ClinVar

Rope et al. (2011) identified 2 unrelated families segregating a lethal X-linked disorder, Ogden syndrome (OGDNS; 300855). The 2 families had independent occurrences of a T-to-C transition at nucleotide 109 of the NAA10 gene, resulting in a serine-to-proline substitution at codon 37 (S37P). The NAA10 gene encodes the catalytic subunit of the N-terminal acetyltransferase. Substitution of proline for serine at position 37 is likely to affect structure, and in vitro assays of protein function demonstrated 60 to 80% reduction in NAT activity of the mutant protein toward the in vivo substrate RNase P protein p30 (606115). In contrast, the activity toward the substrate high mobility group protein A1 (600701) was reduced by only 20%.

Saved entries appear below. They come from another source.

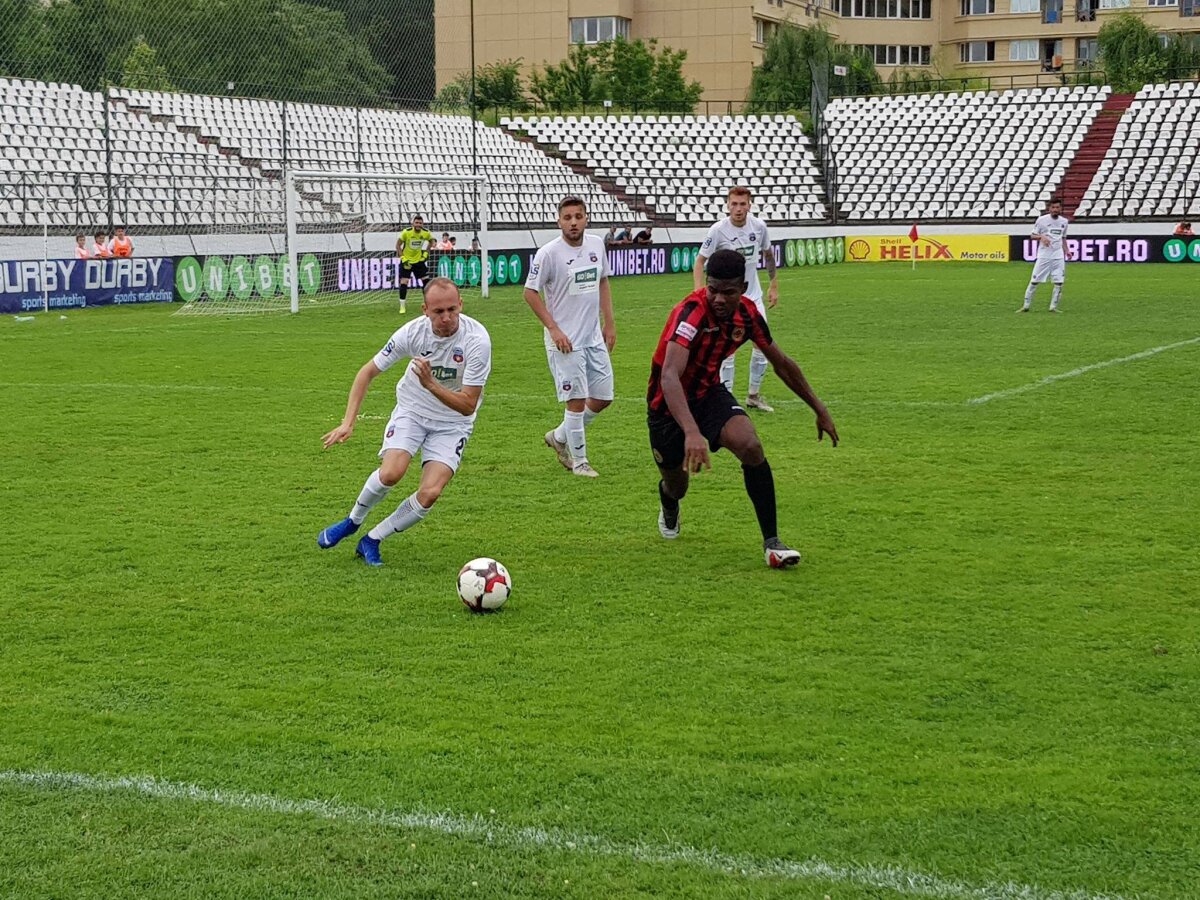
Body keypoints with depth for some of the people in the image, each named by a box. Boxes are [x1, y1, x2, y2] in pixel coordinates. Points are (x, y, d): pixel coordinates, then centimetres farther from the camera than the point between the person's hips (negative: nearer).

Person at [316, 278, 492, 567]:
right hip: (412, 410, 1)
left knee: (430, 492, -19)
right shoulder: (413, 332, -19)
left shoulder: (476, 339, -26)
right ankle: (353, 520, 6)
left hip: (453, 423, -1)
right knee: (391, 473, -25)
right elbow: (368, 372, -6)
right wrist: (348, 422, -14)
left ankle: (372, 540, 3)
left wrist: (431, 385, -38)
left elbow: (468, 405, -23)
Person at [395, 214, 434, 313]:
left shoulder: (426, 233, -11)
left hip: (419, 260, 3)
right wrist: (402, 258, -18)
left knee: (426, 280, 0)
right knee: (404, 282, -9)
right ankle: (402, 306, 1)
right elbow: (398, 245, -10)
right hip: (406, 260, -3)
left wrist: (426, 252, 2)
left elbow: (431, 241, 12)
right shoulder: (406, 232, -20)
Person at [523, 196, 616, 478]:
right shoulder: (548, 253, -14)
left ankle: (560, 437, 30)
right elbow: (530, 292, -9)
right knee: (577, 400, -4)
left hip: (594, 338, 6)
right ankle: (579, 461, 11)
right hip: (565, 340, -6)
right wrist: (554, 330, -14)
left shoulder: (596, 245, 4)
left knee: (602, 397, 10)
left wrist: (609, 323, 13)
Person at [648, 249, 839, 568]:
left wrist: (819, 409, 11)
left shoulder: (747, 313, -12)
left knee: (751, 446, -25)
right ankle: (668, 505, 54)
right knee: (677, 484, 11)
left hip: (709, 392, 4)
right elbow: (669, 376, -47)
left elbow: (781, 362, 6)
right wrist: (691, 432, -61)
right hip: (669, 406, -4)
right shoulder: (691, 313, -33)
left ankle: (771, 542, -16)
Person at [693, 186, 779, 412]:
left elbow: (768, 255, 12)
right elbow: (700, 260, -12)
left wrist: (774, 286, 14)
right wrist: (699, 294, -23)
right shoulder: (718, 230, -16)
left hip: (753, 294, 5)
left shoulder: (759, 226, -5)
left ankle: (754, 395, 20)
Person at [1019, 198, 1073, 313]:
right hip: (1044, 255, -3)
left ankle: (1053, 307, 7)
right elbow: (1032, 236, 1)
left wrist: (1067, 251, 9)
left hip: (1058, 256, 4)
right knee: (1034, 281, -3)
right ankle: (1026, 306, 5)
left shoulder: (1064, 221, 9)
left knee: (1059, 282, -2)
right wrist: (1041, 237, -19)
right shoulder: (1042, 220, -4)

Using structural modeling and simulations, Myklebust et al. (2015) found that S37P mutant NAA10 differs from wildtype NAA10 in regions involved in catalysis and at the interface between NAA10 and NAA15. The S37P mutation shortens helix alpha-2, weakens the interfacial hydrogen-bonding network, and reduces NAA10 flexibility. In vitro biochemical analysis demonstrated reduced substrate binding and catalytic capacity and impaired interaction between S37P mutant NAA10 and NAA15 (608000) or NAA50 (610834). Analysis of total protein N-acetylation in immortalized wildtype and Ogden syndrome B cells and fibroblasts revealed decreased acetylation of a subset of NatA and NatE substrates in Ogden syndrome cells. Furthermore, Ogden syndrome fibroblasts showed reduced cell migration and proliferation capacity, and elevated sensitivity to cell stresses.